Jarzombek works on a wide range of topics – both historical and theoretical. He is one of the country’s leading advocates for global history and has published several books and articles on that topic, including the ground-breaking textbook entitled A Global History of Architecture (Wiley Press, 2006) with co-author Vikramāditya Prakash and with the noted illustrator Francis D.K. Ching. He is the sole author of Architecture of First Societies: A Global Perspective (Wiley Press, 2013), which is a sensitive synthesis of first society architecture through time and includes custom-made drawings, maps and photographs. The book builds on the latest research in archeological and anthropological knowledge while at the same time challenging some of their received perspectives. 

Jarzombek also recently published a book that interrogates the digital/global imaginaries that shape our lives. A chapter from that book is available online. Digital Stockholm Syndrome in the Post-Ontological Age (University of Minnesota Press, 2016).

Jarzombek’s ground-breaking work on global architecture history was highlighted by a 2.5 million dollar grant from the Andrew W. Mellon Foundation that Jarzombek received with co-PI, Vikramāditya Prakash (University of Washington, Seattle), to create a new scholarly entity called Global Architecture History Teaching Collaborative (GAHTC). Promoting the development and exchange of teaching materials for architectural history education across the globe, the collaborative provides awards to members and their teams to develop new lecture material from global perspectives.

Through EdX, Jarzombek taught the first ever MOOC (mass open online course) on the history of architecture with thousands of participants, world-wide. It is based on the undergraduate course that he teaches 4.605:  A Global History of Architecture.

Jarzombek's and Prakash's other joint venture is OUR: Office of (Un)certainty Research, which is dedicated to challenging architecture's epistemological and design capacities to bring the conversation back into a world of immersive ambiguities. Architecture (Un)certainty Lab [A(U)L],  is the research wing of O(U)R. 
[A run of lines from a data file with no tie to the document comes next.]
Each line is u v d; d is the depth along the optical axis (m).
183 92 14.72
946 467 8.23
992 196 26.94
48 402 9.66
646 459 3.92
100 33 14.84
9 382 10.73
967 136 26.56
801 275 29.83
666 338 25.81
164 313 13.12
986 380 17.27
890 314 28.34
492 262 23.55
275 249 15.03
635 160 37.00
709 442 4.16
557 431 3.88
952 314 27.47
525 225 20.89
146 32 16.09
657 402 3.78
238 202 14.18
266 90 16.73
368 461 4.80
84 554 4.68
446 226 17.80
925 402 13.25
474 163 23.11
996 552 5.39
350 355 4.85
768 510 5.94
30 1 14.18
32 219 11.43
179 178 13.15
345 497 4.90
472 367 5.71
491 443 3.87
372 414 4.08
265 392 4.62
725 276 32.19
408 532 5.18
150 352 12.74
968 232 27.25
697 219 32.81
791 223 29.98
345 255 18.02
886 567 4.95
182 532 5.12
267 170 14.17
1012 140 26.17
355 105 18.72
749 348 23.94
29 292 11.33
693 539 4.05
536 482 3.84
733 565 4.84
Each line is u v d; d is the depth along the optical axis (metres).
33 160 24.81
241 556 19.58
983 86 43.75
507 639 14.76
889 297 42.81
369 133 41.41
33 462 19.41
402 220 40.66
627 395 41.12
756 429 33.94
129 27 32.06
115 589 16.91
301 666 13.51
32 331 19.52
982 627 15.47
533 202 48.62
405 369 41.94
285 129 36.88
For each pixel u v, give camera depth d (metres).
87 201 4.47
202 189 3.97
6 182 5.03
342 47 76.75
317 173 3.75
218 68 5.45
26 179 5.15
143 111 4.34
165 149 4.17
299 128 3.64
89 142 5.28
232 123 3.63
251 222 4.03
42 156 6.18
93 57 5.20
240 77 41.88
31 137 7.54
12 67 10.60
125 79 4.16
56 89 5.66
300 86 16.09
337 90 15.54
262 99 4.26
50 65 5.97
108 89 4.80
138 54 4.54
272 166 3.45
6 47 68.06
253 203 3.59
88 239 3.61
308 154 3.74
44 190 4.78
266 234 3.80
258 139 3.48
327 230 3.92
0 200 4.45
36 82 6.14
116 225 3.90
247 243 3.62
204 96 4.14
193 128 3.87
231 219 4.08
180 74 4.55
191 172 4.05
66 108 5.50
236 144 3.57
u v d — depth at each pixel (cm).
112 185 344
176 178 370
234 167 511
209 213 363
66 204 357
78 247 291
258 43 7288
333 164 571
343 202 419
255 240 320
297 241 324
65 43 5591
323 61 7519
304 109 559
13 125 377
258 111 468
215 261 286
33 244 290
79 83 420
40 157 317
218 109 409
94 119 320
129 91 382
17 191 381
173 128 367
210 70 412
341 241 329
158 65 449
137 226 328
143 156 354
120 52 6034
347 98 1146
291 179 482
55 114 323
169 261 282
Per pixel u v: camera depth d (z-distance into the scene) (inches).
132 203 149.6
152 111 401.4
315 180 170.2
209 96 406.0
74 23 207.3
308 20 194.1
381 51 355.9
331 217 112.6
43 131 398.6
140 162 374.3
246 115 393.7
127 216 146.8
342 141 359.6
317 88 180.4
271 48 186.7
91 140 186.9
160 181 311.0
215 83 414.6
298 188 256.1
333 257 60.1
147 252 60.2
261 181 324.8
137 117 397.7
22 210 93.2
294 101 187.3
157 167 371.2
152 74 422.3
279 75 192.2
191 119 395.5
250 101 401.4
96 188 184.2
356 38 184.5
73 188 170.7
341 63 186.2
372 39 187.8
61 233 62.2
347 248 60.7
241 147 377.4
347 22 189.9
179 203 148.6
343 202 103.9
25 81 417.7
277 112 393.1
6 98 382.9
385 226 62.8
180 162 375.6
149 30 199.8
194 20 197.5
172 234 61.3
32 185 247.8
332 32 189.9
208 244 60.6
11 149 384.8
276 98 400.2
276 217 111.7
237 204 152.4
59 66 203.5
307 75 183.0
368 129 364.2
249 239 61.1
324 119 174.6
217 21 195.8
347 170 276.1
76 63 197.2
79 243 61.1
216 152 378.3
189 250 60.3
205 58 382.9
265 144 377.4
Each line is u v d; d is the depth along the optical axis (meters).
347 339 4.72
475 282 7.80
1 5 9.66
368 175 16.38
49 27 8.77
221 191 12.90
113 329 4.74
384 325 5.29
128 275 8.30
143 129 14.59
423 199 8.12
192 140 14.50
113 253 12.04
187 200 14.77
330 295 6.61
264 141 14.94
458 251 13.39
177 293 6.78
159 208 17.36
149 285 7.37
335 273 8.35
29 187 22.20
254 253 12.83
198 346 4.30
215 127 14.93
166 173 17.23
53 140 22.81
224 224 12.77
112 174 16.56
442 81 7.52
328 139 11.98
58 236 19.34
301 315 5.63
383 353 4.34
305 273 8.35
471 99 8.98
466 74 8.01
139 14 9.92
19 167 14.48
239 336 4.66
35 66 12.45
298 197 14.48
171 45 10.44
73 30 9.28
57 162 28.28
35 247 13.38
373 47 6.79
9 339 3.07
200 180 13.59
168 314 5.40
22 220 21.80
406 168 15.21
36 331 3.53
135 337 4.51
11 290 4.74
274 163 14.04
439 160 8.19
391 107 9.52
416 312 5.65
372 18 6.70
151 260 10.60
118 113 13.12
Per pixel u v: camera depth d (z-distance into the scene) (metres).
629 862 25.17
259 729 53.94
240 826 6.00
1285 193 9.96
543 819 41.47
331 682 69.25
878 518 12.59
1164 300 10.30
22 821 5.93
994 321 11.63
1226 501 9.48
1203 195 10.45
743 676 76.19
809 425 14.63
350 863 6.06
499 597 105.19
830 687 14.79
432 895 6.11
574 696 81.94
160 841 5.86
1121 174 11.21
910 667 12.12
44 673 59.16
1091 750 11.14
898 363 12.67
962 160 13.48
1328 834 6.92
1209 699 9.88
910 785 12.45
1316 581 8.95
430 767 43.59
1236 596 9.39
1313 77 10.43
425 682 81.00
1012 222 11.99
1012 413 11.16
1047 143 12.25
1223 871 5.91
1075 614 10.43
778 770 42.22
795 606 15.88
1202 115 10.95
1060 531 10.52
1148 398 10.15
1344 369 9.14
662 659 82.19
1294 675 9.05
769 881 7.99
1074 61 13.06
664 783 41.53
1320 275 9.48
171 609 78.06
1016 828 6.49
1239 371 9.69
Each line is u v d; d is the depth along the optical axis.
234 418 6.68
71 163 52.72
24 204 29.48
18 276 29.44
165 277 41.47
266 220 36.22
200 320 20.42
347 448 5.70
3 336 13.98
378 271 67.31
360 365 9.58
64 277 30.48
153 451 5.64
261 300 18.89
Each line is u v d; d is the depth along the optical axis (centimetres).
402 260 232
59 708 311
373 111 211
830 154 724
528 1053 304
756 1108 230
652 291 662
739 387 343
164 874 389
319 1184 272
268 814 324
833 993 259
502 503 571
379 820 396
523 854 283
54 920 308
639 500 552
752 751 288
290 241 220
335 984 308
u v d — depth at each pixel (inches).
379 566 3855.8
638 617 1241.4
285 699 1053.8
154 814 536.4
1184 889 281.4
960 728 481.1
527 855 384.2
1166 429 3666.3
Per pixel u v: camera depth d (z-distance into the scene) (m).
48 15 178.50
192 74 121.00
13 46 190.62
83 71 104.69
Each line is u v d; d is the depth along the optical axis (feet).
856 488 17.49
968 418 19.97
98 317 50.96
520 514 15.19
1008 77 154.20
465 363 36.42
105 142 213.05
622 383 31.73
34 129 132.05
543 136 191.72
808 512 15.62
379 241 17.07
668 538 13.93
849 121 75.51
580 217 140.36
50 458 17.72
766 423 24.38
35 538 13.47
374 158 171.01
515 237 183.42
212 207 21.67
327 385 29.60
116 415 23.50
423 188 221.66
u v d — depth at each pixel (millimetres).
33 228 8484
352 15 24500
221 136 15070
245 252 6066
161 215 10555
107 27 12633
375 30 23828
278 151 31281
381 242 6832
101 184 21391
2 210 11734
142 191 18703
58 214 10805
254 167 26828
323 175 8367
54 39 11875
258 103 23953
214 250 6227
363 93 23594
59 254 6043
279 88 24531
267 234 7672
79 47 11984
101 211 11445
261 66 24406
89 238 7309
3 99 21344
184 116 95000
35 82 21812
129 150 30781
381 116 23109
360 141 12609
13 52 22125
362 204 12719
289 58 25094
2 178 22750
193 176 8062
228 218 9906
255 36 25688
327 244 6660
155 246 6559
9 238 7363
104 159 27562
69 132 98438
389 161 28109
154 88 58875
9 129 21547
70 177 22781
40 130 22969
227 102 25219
Urban destruction in the modern era is another focus of Jarzombek's work. His Urban Heterology: Dresden and the Dialectics of Post-Traumatic Historytakes on the issue of how erasure and rebuilding in Dresden force us to rethink the conventions of urban history. The issue is also at the core of the book about Krzysztof Wodiczko, City of Refuge: A 9/11 Memorial, which Jarzombek edited with Mechtild Widrich. He is currently working on a book called Architecture Modernity Enlightenment that reassesses contemporary architecture from the perspective of Enlightenment philosophers. His most recent book is Digital Stockholm Syndrome in the Post-Ontological Age.

He was a CASVA fellow (1985), Post-doctoral Resident Fellow at the J. Paul Getty Center for the History of Humanities and Art, Santa Monica, California (1986), a fellow at the Institute for Advanced Study, Princeton, NJ (1993), at the Canadian Center for Architecture (2001) and at the Sterling and Francine Clark Art Institute (2005). He serves on the board of several journals and academic institutions including the SSRC and the Buell Foundation, and was a member of the 2011 Deutsche Forschungsgemeinschaft (DFG, German Research Foundation) "Excellence Initiative."

Jarzombek has organized several major international conferences on topics such as Holocaust Memorials, Architecture and Cultural Studies, and East European Architecture. He was the founding faculty editor of Thresholds, an annual peer-reviewed journal produced by the Department of Architecture. The content of which features leading scholars and practitioners from the fields of architecture, art, and cultural studies.

1986 Doctoral Dissertation: Leon Baptista Alberti: The Rhetoric of Cultural Criticism, revised and published as On Leon Battista Alberti: His Literary and Aesthetic Theories.